EXERCISE REQUIREMENTS: Return the data exactly, without pictures.

DATASET EXTRACT:
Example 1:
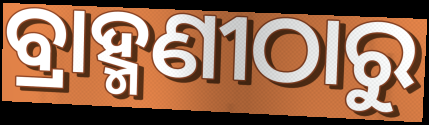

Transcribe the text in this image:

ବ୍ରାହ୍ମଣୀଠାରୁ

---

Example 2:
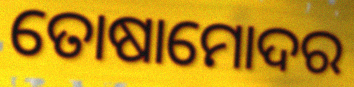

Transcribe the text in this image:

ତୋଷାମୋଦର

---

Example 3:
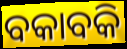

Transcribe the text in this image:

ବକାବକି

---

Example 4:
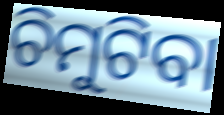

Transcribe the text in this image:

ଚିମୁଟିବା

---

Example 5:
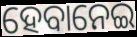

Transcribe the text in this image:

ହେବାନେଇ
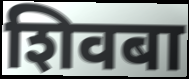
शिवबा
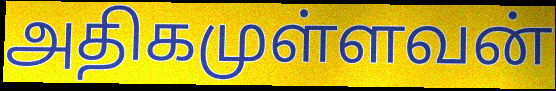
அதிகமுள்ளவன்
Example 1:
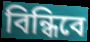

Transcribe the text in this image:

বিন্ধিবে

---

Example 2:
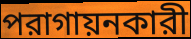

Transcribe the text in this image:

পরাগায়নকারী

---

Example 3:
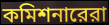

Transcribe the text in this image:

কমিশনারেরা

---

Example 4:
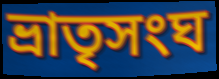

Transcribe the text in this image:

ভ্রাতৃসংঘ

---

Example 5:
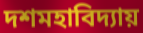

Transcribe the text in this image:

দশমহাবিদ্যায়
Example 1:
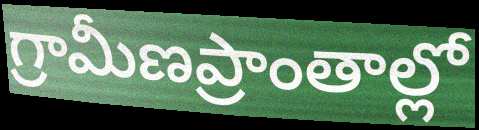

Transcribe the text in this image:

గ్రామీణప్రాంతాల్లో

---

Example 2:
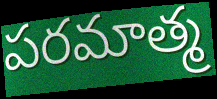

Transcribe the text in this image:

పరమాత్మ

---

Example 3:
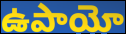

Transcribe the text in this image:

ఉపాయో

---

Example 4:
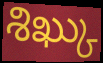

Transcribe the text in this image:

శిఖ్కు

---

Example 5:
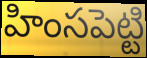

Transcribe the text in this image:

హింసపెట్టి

SOLUTION FOR THIS PROBLEM:
Example 1:

Transcribe the text in this image:

ବ୍ରାହ୍ମଣୀଠାରୁ

---

Example 2:

Transcribe the text in this image:

ତୋଷାମୋଦର

---

Example 3:

Transcribe the text in this image:

ବକାବକି

---

Example 4:

Transcribe the text in this image:

ଚିମୁଟିବା

---

Example 5:

Transcribe the text in this image:

ହେବାନେଇ
शिवबा
அதிகமுள்ளவன்
Example 1:

Transcribe the text in this image:

বিন্ধিবে

---

Example 2:

Transcribe the text in this image:

পরাগায়নকারী

---

Example 3:

Transcribe the text in this image:

কমিশনারেরা

---

Example 4:

Transcribe the text in this image:

ভ্রাতৃসংঘ

---

Example 5:

Transcribe the text in this image:

দশমহাবিদ্যায়
Example 1:

Transcribe the text in this image:

గ్రామీణప్రాంతాల్లో

---

Example 2:

Transcribe the text in this image:

పరమాత్మ

---

Example 3:

Transcribe the text in this image:

ఉపాయో

---

Example 4:

Transcribe the text in this image:

శిఖ్కు

---

Example 5:

Transcribe the text in this image:

హింసపెట్టి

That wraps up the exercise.